Par contre, aujourd’hui, je trouve qu’il y a un plus grand travail d’équipe. Je trouvais qu’il y avait un gap entre l’ancienne génération et la nouvelle génération de par les textes, leur manière de le faire, leur attitude, etc. Là, j’entends de l’autre génération : « Hey, j’aimerais ça avec telle personne avec moi qui sont beaucoup plus jeunes. » Et l’inverse est aussi bon : « J’aimerais être coaché par lui parce que je trouve qu’il me manque quelque chose qu’il a. » Il y a maintenant un travail d’équipe constant. Est-ce parce que pendant la pandémie on a cru tout perdre? Peut-être. Peut-être qu’il y a eu certains egos qui sont tombés.

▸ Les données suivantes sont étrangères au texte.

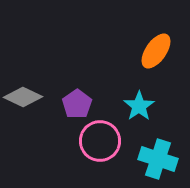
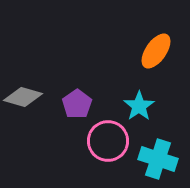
gray diamond: rotated 9 degrees counterclockwise
pink circle: moved 8 px right
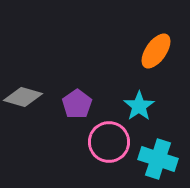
pink circle: moved 1 px right, 1 px down
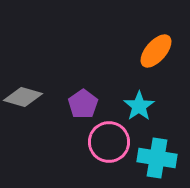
orange ellipse: rotated 6 degrees clockwise
purple pentagon: moved 6 px right
cyan cross: moved 1 px left, 1 px up; rotated 9 degrees counterclockwise
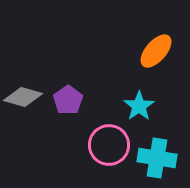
purple pentagon: moved 15 px left, 4 px up
pink circle: moved 3 px down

Certains voient le travail d’équipe qui les mèneront à être plus forts et de faire évoluer cet art-là.
Vous offrez une vitrine à tous vos artistes grâce au concept Les étoiles montantes. Pouvez-vous me parler de votre initiative?
C’est complètement nouveau. On s’est rendu compte que nous avions une salle qui peut accueillir environ 90 personnes par spectacle. On pouvait faire deux spectacles par soir parce qu’il faut nettoyer entre les spectacles. On s’est rendu compte dans notre terrain de sable qu’on a habituellement 350 artistes. On s’est dit: On ne peut pas en avoir seulement 25! On s’est questionné pour savoir comment on peut se rendre à 150, mais avec le même terrain de jeu. Et c’est là que le concept Les étoiles montantes est né. Tous les artistes font 5 minutes et on peut en passer 30 dans une soirée.
On se demandait si on était capable de booker ça en 3 semaines. On s’est dit : « On se donne jusqu’au spectacle et s’il y en a 28, il y en aura 28, c’est tout. » C’est déjà fini de booker au moment où je te parle. C’est 48 artistes je crois qui passeront en deux soirs. Si tu veux juste voir c’est quoi la relève en humour, c’est la soirée parfaite. C’est assez pour dire : « Lui, je vais le suivre parce que j’ai aimé ça. » On n’avait pas pensé à cela avant parce qu’on avait déjà plein de spectacles, mais la situation de cette année nous a amenés à réfléchir à un nouveau concept qui leur permettra d’avoir une plus grande visibilité.
Vous avez décidé de capter ces soirées-là. Dans quel but?
On va les aider. On capte le spectacle. Les gens en présentiel vivent un trip de malade parce qu’ils voient beaucoup d’artistes passer. Pendant l’année, on va faire des profils. Exemple : Tu veux découvrir Antoni Rémillard? Voici son 5 minutes. Donc pendant tout l’année, tu as accès à plein de découvertes et on va mettre l’emphase sur un artiste tous les 2-3 jours par exemple.
Ça permet aussi une visibilité pour le Zoofest durant toute l’année.
Oui, c’est ce qu’on voulait aussi. On a d’autres projets comme faire un Zoofest hiver ou un Zoofest à l’année, mais dans différentes salles. Le Zoofest, c’est une marque que les artistes aiment beaucoup, mais les festivaliers aussi. C’est 150 000 personnes qui viennent chaque année. On cherche à exister sur plus de 2-3 semaines. Là, on commence grâce à la version virtuelle du Zoofest. On n’arrête pas et on a d’autres projets qui sont sur la table.